Poi il giorno dopo non è che la diretta conseguenza del lavoro svolto nei mesi prima, esattamente come il giorno dell´esame, della laurea, della prova importante.
Questo ci deve insegnare lo sport.

Deve insegnarci a migliorare, non a vincere, ed attraverso i miglioramenti a renderci soddisfatti e sicuri di noi stessi, consapevoli che non esistono ostacoli insormontabili ma esistono metodi di allenamento e volontà di riuscita.
Sì, lo sport sarà lo strumento che tornerà a farci assaporare soddisfazioni che il tutto subito non può darci.

Sì, i Veterani della U.N.V.S. con la VEMS combatteranno e si impegneranno a 360° perché non c´è un altro modo per sconfiggere una mentalità drogata.

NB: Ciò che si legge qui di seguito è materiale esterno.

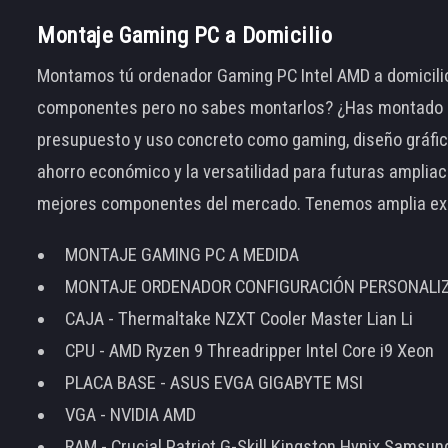
Montaje Gaming PC a Domicilio
Montamos tú ordenador Gaming PC Intel AMD a domicilio
componentes pero no sabes montarlos? ¿Has montado el
presupuesto y uso concreto como gaming, diseño gráfic
ahorro económico y la versatilidad para futuras amplia
mejores componentes del mercado. Tenemos amplia ex
MONTAJE GAMING PC A MEDIDA
MONTAJE ORDENADOR CONFIGURACIÓN PERSONALI
CAJA - Thermaltake NZXT Cooler Master Lian Li
CPU - AMD Ryzen 9 Threadripper Intel Core i9 Xeon
PLACA BASE - ASUS EVGA GIGABYTE MSI
VGA - NVIDIA AMD
RAM - Crucial Patriot G-Skill Kingston Hynix Samsu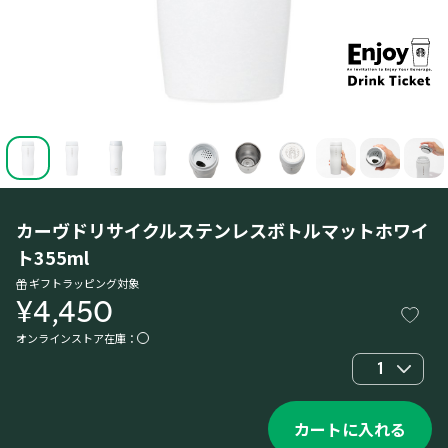
カーヴドリサイクルステンレスボトルマットホワイ
ト355ml
ギフトラッピング対象
¥4,450
オンラインストア在庫：
1
カートに入れる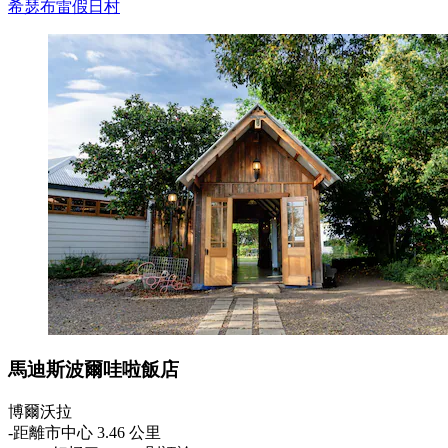
希瑟布雷假日村
馬迪斯波爾哇啦飯店
博爾沃拉
‐
距離市中心 3.46 公里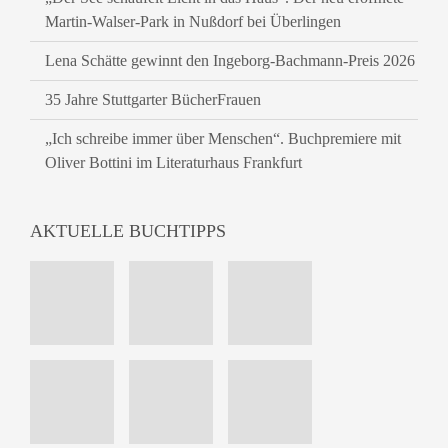
Martin-Walser-Park in Nußdorf bei Überlingen
Lena Schätte gewinnt den Ingeborg-Bachmann-Preis 2026
35 Jahre Stuttgarter BücherFrauen
„Ich schreibe immer über Menschen“. Buchpremiere mit
Oliver Bottini im Literaturhaus Frankfurt
AKTUELLE BUCHTIPPS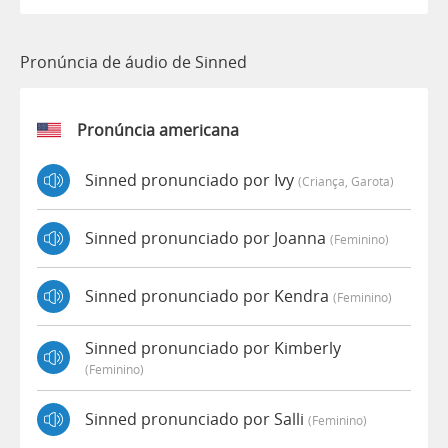
Pronúncia de áudio de Sinned
Pronúncia americana
Sinned pronunciado por Ivy
(criança, Garota)
Sinned pronunciado por Joanna
(feminino)
Sinned pronunciado por Kendra
(feminino)
Sinned pronunciado por Kimberly
(feminino)
Sinned pronunciado por Salli
(feminino)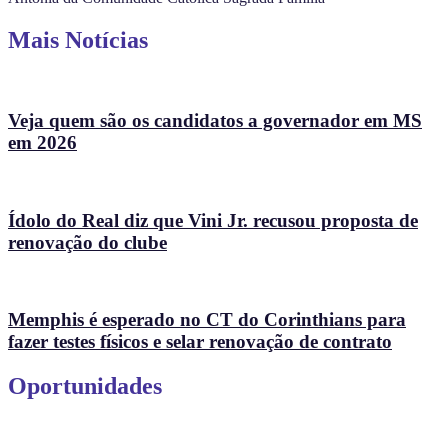
Mais Notícias
Veja quem são os candidatos a governador em MS
em 2026
Ídolo do Real diz que Vini Jr. recusou proposta de
renovação do clube
Memphis é esperado no CT do Corinthians para
fazer testes físicos e selar renovação de contrato
Oportunidades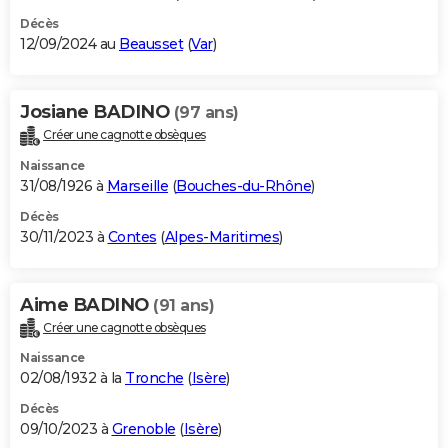
Décès
12/09/2024 au
Beausset
(
Var
)
Josiane BADINO
(97 ans)
Créer une cagnotte obsèques
Naissance
31/08/1926 à
Marseille
(
Bouches-du-Rhône
)
Décès
30/11/2023 à
Contes
(
Alpes-Maritimes
)
Aime BADINO
(91 ans)
Créer une cagnotte obsèques
Naissance
02/08/1932 à la
Tronche
(
Isère
)
Décès
09/10/2023 à
Grenoble
(
Isère
)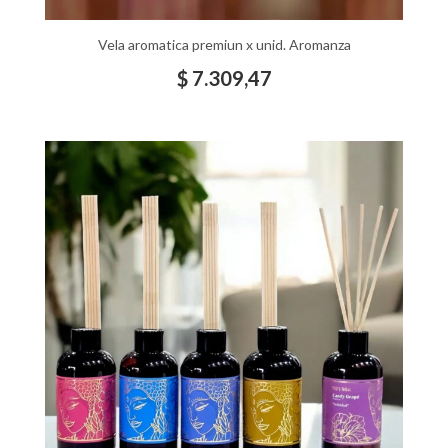
Vela aromatica premiun x unid. Aromanza
$
7.309,47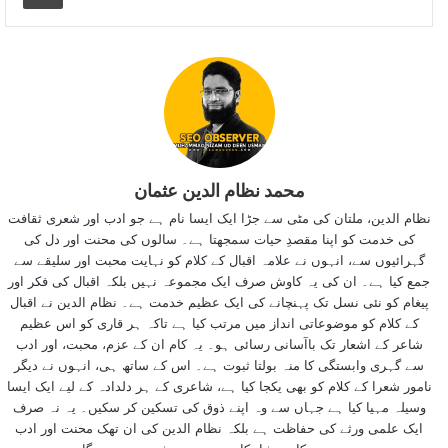
محمد نظام الدین عثمان
نظام الدین، ملتان کی مٹی سے جڑا ایک ایسا نام ہے جو ادب اور شعری ثقافت
کی خدمت کو اپنا مقصدِ حیات سمجھتا ہے۔ سالوں کی محنت اور دل کی
گہرائیوں سے، انہوں نے علامہ اقبال کے کلام کو نہایت محبت اور سلیقے سے
جمع کیا ہے۔ ان کی یہ کاوش صرف ایک مجموعہ نہیں بلکہ اقبال کی فکر اور
پیغام کو نئی نسل تک پہنچانے کی ایک عظیم خدمت ہے۔ نظام الدین نے اقبال
کے کلام کو موضوعاتی انداز میں مرتب کیا ہے تاکہ ہر قاری کو اس عظیم
شاعر کے اشعار تک باآسانی رسائی ہو۔ یہ کام ان کے عزم، محبت، اور ادب
سے گہری وابستگی کا منہ بولتا ثبوت ہے۔ اس کے ساتھ ہی، انہوں نے دیگر
نامور شعرا کے کلام کو بھی یکجا کیا ہے، شاعری کے ہر دلدادہ کے لیے ایک ایسا
وسیلہ مہیا کیا ہے جہاں سے وہ اپنے ذوق کی تسکین کر سکیں۔ یہ نہ صرف
ایک علمی ورثے کی حفاظت ہے بلکہ نظام الدین کی ان تھک محنت اور ادب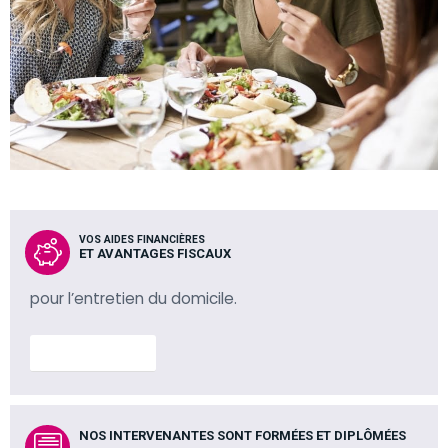
VOS AIDES FINANCIÈRES
ET AVANTAGES FISCAUX
pour l’entretien du domicile.
En savoir plus
NOS INTERVENANTES SONT FORMÉES ET DIPLÔMÉES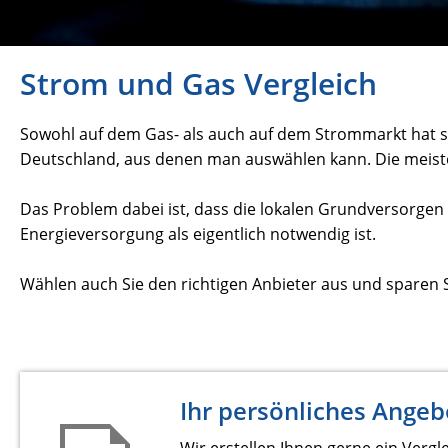
Strom und Gas Vergleich
Sowohl auf dem Gas- als auch auf dem Strommarkt hat sic
Deutschland, aus denen man auswählen kann. Die meiste
Das Problem dabei ist, dass die lokalen Grundversorgen 
Energieversorgung als eigentlich notwendig ist.
Wählen auch Sie den richtigen Anbieter aus und sparen S
Ihr persönliches Angeb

Noi vogliamo insegnare a conquistare le cose, la divisa, il fiato, l´amicizia e la stima dei compagni, noi vogliamo un pubblico che partecipi divertendosi, non che litighi in tribuna, perché lo vogliamo consapevole che l´importante non è, e non può essere, solo chi vince, ma chi ha lavorato duro per essere lì per guadagnare il rispetto.

Il rispetto non è dato dai soldi, né dal potere, ma è dato dai comportamenti.
Si è temuti per il potere, si è adulati per il denaro ma si è rispettati - ricordiamoci e ricordiamolo sempre - per i comportamenti.

Il rispetto di una Nazione deve essere prima per gli Eroi, ma lo stesso rispetto dovranno avere tutti coloro i quali ovunque nel mondo compiono il loro dovere al servizio della comunità, e non per i soldi, non per sete di potere, ma per conquistarsi il rispetto dei propri cari, dei propri Amici, dei propri Amici di Associazione, ma sopratutto di se stessi.

Questa è la vittoria che la U.N.V.S. con i suoi Associati vuole conquistarsi, anche con l´impegno che la VEMS si è assunto.
La nostra vittoria non saranno i due punti, piuttosto saranno tanti Veterani meritevoli del rispetto guadagnato sul "Campo Sportivo" della Vita.